- Born: Thomas William Glass December 8, 1948
- Died: June 26, 2026 (aged 77) Diamond Valley, Alberta, Canada
- Occupations: Actor, chuckwagon racer, stuntman
- Spouse: Joanne Glass
- Children: 3

= Tom Glass (chuckwagon racer) =

Canadian actor, chuckwagon racer and stuntman (1948–2026)

Thomas William Glass (December 8, 1948 – June 26, 2026) was a Canadian actor, chuckwagon racer and stuntman.

== Early life and career ==
Glass was the son of Ronald and Iris Glass. At the age of fourteen, he began his career as an outrider, and won his first Ponoka Stampede in 1972. His brother was killed at the Calgary Stampede in the 1970s. In 1974, he won the Last Chance Chuckwagon races in Lethbridge, Alberta, and in 1980, he won the North American Chuckwagon Racing Championship.

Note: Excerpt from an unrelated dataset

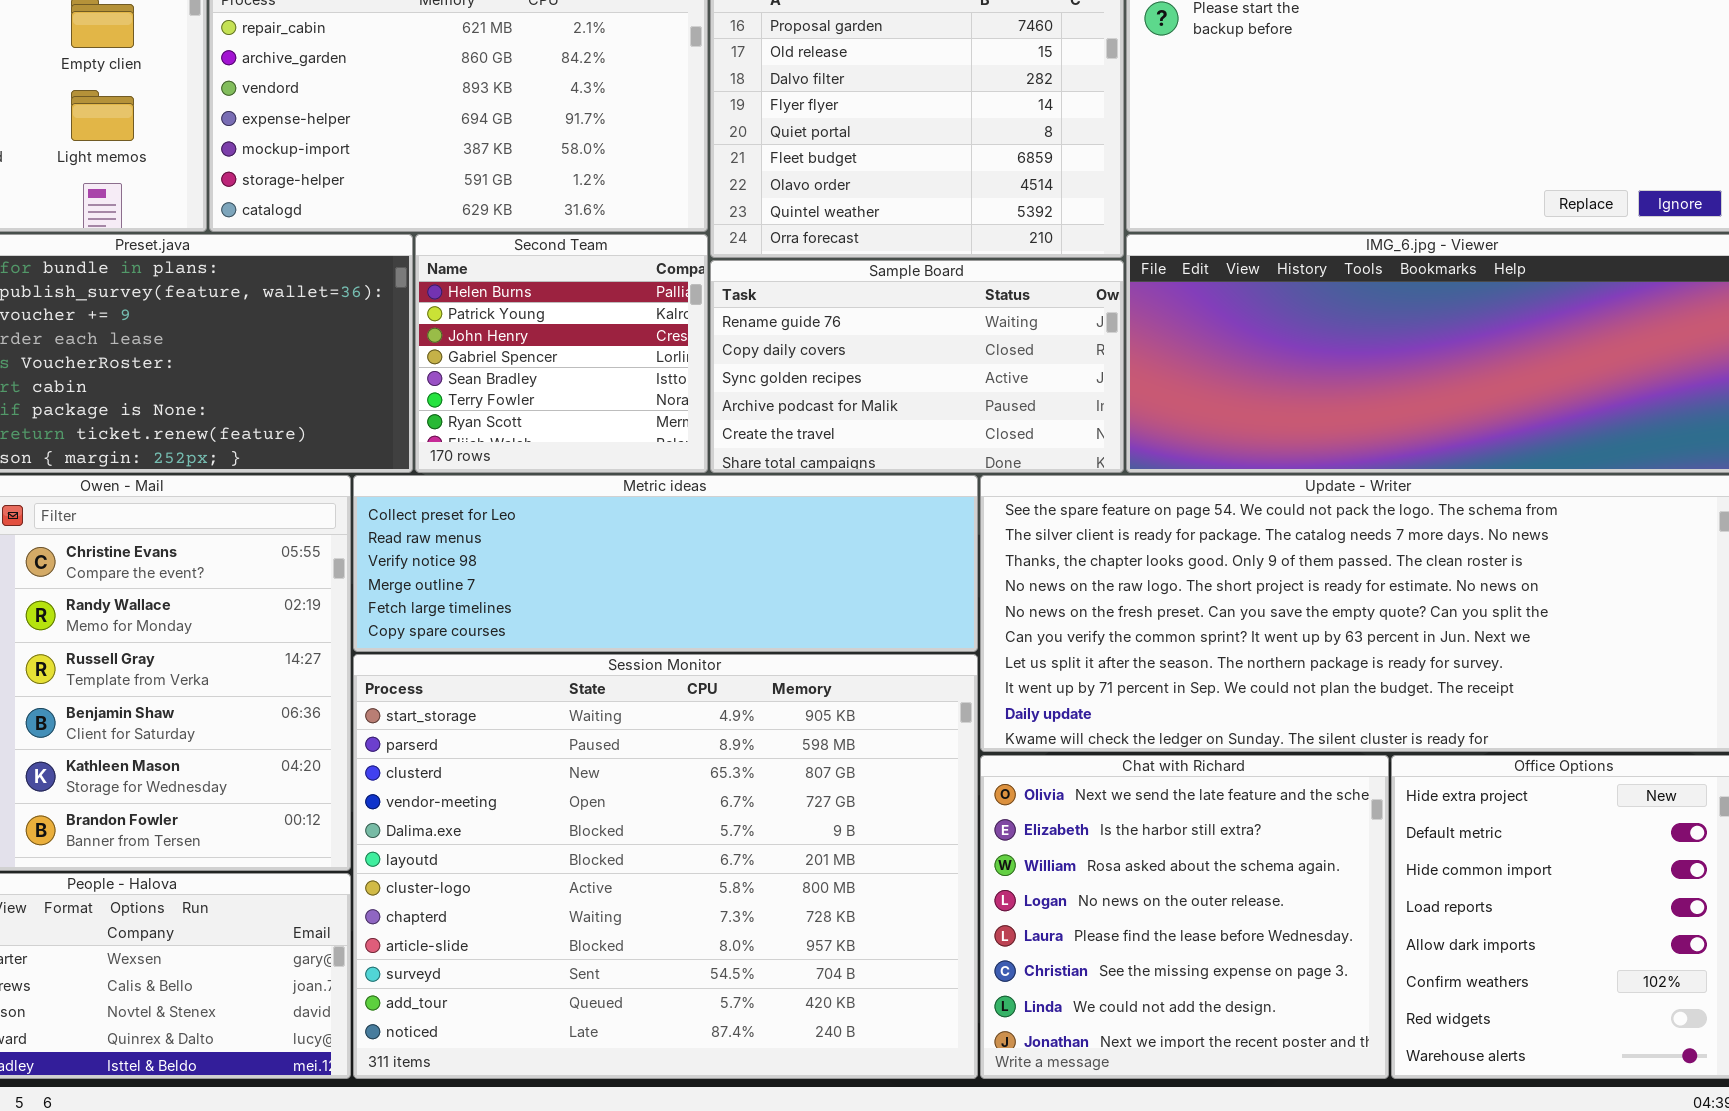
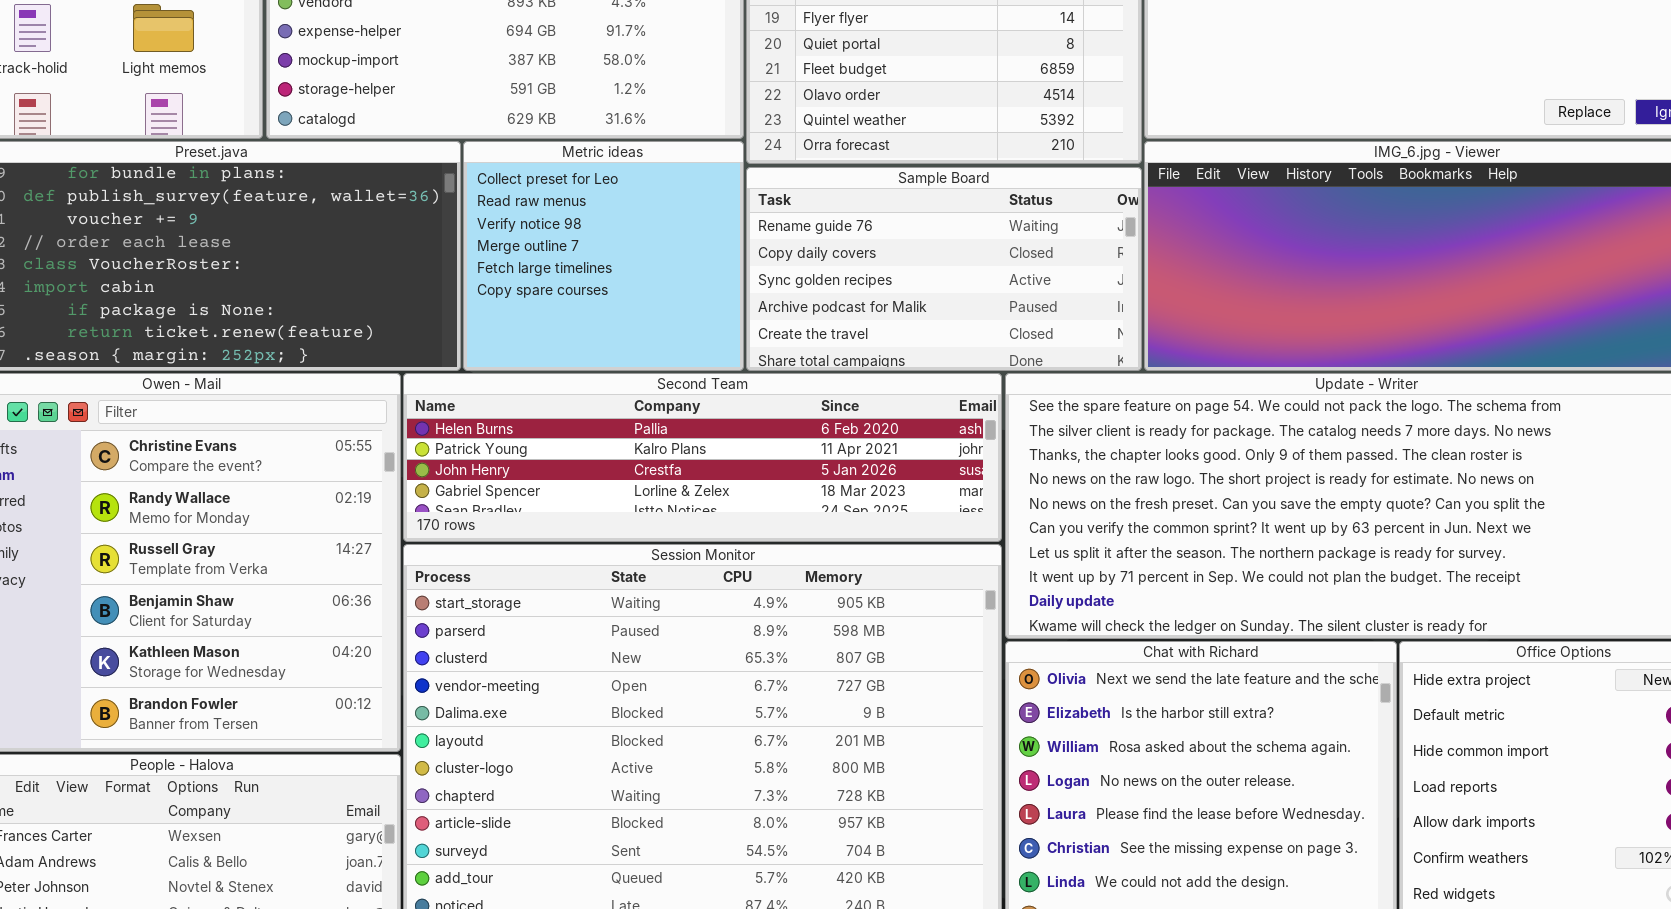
Second Team: [415,234,708,473] -> [403,373,1002,542], moved, resized
Metric ideas: [353,475,978,652] -> [463,141,744,371], moved, resized

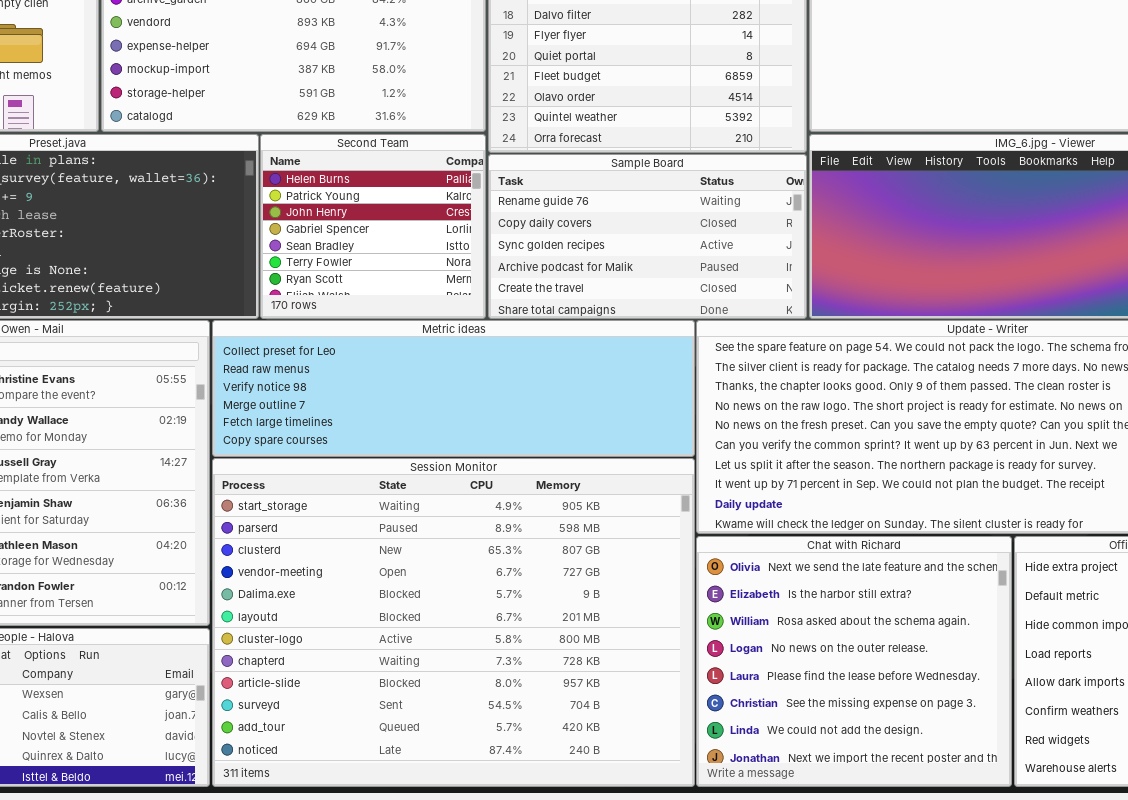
Metric ideas: [463,141,744,371] -> [212,320,695,457], moved, resized
Second Team: [403,373,1002,542] -> [260,134,486,319], moved, resized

He began his screen career in 1970, performing an uncredited stunt in the film Moonfire. Later in his career, he appeared and performed stunts in numerous films such as Draw!, Naked Gun 33 1/3: The Final Insult, High Noon, Beverly Hills Cop, Stop! Or My Mom Will Shoot, Snow Day, Cool Runnings, Happy Gilmore, Bird on a Wire and Stakeout. He also performed a truck stunt in the NBC detective drama television series The Rockford Files, and in 2001, he was nominated for a Taurus World Stunt Award in the category Best Fight for the film Shanghai Noon.

In 2013, Glass was inducted into the Alberta Sports Hall of Fame.

== Personal life and death ==
Glass was married to Joanne. They had three children. Their marriage lasted until his death in 2026.

Glass died at the Oilfields General Hospital in Diamond Valley, Alberta, on June 26, 2026, at the age of 77.